The bigger the head of your query distribution, the bigger the savings. For a long-tailed corpus, hybrid splits the difference. The chart uses representative numbers — your mileage varies with model choice, hit-rate distribution, and provider prompt-cache discounts (which can drop the precompiled column further).
18 Anti-patterns
Mistakes that look reasonable but undermine the whole pattern.

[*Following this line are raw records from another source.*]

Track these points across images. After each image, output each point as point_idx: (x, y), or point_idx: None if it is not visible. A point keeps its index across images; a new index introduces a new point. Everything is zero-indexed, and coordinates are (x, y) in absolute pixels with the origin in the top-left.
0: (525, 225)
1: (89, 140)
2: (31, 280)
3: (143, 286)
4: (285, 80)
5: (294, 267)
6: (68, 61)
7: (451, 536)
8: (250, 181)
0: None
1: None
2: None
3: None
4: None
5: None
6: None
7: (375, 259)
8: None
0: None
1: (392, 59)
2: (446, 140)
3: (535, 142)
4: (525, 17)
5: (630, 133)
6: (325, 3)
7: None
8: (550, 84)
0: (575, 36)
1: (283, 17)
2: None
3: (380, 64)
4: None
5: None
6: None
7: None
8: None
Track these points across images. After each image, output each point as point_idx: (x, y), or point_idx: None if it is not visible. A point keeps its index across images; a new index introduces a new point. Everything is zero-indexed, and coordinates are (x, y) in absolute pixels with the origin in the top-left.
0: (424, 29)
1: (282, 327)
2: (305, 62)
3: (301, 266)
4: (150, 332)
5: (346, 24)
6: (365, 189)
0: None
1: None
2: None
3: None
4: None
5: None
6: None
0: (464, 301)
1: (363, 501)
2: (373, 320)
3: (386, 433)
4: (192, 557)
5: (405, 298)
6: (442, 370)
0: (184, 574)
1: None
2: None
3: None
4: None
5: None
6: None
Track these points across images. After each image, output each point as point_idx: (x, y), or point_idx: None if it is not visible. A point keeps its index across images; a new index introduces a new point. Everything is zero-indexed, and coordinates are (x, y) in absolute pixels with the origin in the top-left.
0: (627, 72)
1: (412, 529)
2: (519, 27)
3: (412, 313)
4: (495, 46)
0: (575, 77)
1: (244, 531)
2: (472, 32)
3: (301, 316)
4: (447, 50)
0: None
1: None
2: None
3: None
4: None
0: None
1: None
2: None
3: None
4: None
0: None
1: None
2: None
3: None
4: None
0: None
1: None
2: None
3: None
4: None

| Anti-pattern | Why it hurts | Do this instead |
|---|---|---|
| Shipping a vector store to runtime "just in case" | Defeats the simplicity and operational cost wins. | Strip retrieval from the runtime container; route misses to a deterministic fallback. |
| Patching cache entries in place | Torn reads, inconsistent answers across users, no audit. | Compile new snapshot, publish atomically by switching the active pointer. |
| Cache key without version | Rollouts and rollbacks become destructive flushes. | Always include version in the key; keep ≥2 versions warm. |
| Letting the LLM answer freely on miss | Reintroduces hallucinations into a "deterministic" system. | Deterministic safe answer + escalation, never free generation. |
| Time-of-day in the cached prefix | Invalidates the provider prompt cache every request. | Move time-varying tokens after the cached region or out of the prompt entirely. |
| Compiling without a regression suite | You can't prove a new snapshot is at least as good. | Maintain a labeled regression query set; CI it into the publish gate. |
| Skipping the miss log | The cache stagnates; long tail never gets folded back into the head. | Log every miss with intent + slots; review before each rebuild. |
| Cross-tenant cache without tenant in the key | One tenant's policy answer leaks to another. | Per-tenant key prefix or per-tenant cache namespace. |
| Generating without verification | Hallucinated artifacts get baked into the cache and served to all users. | Second-pass verifier + sample human review before publish. |
| One giant L3 prompt block per topic | Costs more tokens per call; cache eviction churn. | Split topics finely; let intent classifier route to the smallest relevant block. |
19 Production checklist
Before declaring a precompiled-RAG system production-ready.
Compiler
- Idempotent — same source produces the same snapshot.
- Deterministic versioning (date or monotonic counter).
- Verifier rejects ungrounded artifacts.
- Snapshots stored immutably in object storage.
- Runs on schedule + on source-change webhooks.
Cache
- Keyed by
domain + intent + version + language [+ tenant]. - ≥ 2 versions kept warm for instant rollback.
- Active version controlled by a single small config key.
- Per-tenant isolation verified by automated test.
Runtime
- L1 → L2 → L3 → fallback ladder implemented.
- No vector libraries / embedding clients in the runtime image.
- SLOs enforced per layer with auto-degrade.
- Determinism:
temperature=0, structured outputs. - Every served answer is audit-logged with layer hit + version.
Eval & ops
- Regression suite of canonical queries gates every publish.
- Drift report against previous snapshot reviewed before promotion.
- Miss log monitored; long-tail questions feed back into next rebuild.
- Per-layer hit-rate dashboards live.
- Provider prompt-cache hit rate tracked (if applicable).
- Documented runbook for emergency rollback (single config key flip).